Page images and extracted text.
***

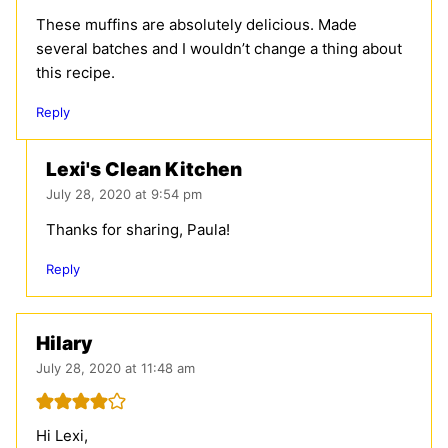
These muffins are absolutely delicious. Made
several batches and I wouldn’t change a thing about
this recipe.
Reply
Lexi's Clean Kitchen
July 28, 2020 at 9:54 pm
Thanks for sharing, Paula!
Reply
Hilary
July 28, 2020 at 11:48 am
Hi Lexi,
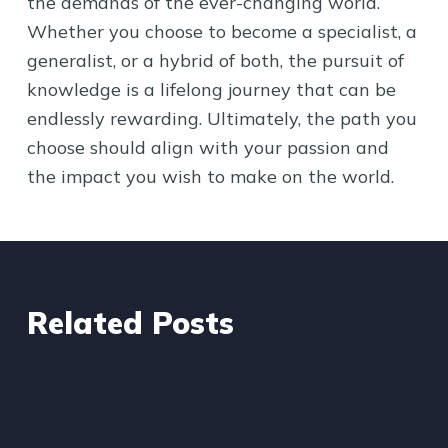
the demands of the ever-changing world.
Whether you choose to become a specialist, a
generalist, or a hybrid of both, the pursuit of
knowledge is a lifelong journey that can be
endlessly rewarding. Ultimately, the path you
choose should align with your passion and
the impact you wish to make on the world.
Related Posts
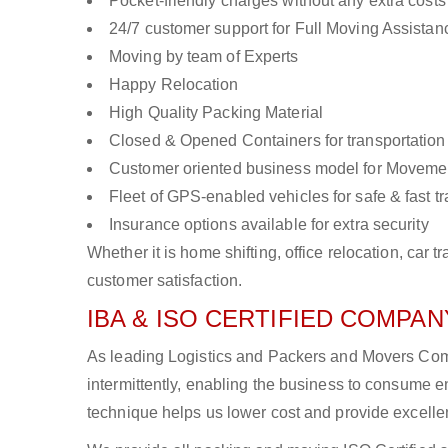
Pocket-friendly charges without any extra costs
24/7 customer support for Full Moving Assistan
Moving by team of Experts
Happy Relocation
High Quality Packing Material
Closed & Opened Containers for transportation
Customer oriented business model for Moveme
Fleet of GPS-enabled vehicles for safe & fast t
Insurance options available for extra security
Whether it is home shifting, office relocation, ca
customer satisfaction.
IBA & ISO CERTIFIED COMPANY
As leading Logistics and Packers and Movers Comp
intermittently, enabling the business to consume
technique helps us lower cost and provide excellen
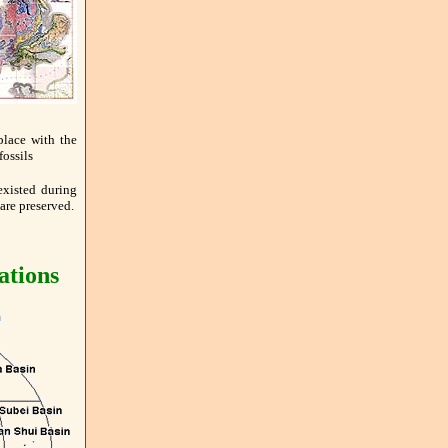
place with the
fossils
existed during
are preserved.
ations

***

WORK REQUEST. Between and including the line above that contains "Related Posts" and the line that contains "intermittently, enabling the", restate every line word for word. Pictures stay out.

EXERCISE OUTPUT.
Related Posts
Pocket-friendly charges without any extra costs
24/7 customer support for Full Moving Assistan
Moving by team of Experts
Happy Relocation
High Quality Packing Material
Closed & Opened Containers for transportation
Customer oriented business model for Moveme
Fleet of GPS-enabled vehicles for safe & fast t
Insurance options available for extra security
Whether it is home shifting, office relocation, ca
customer satisfaction.
IBA & ISO CERTIFIED COMPANY
As leading Logistics and Packers and Movers Comp
intermittently, enabling the business to consume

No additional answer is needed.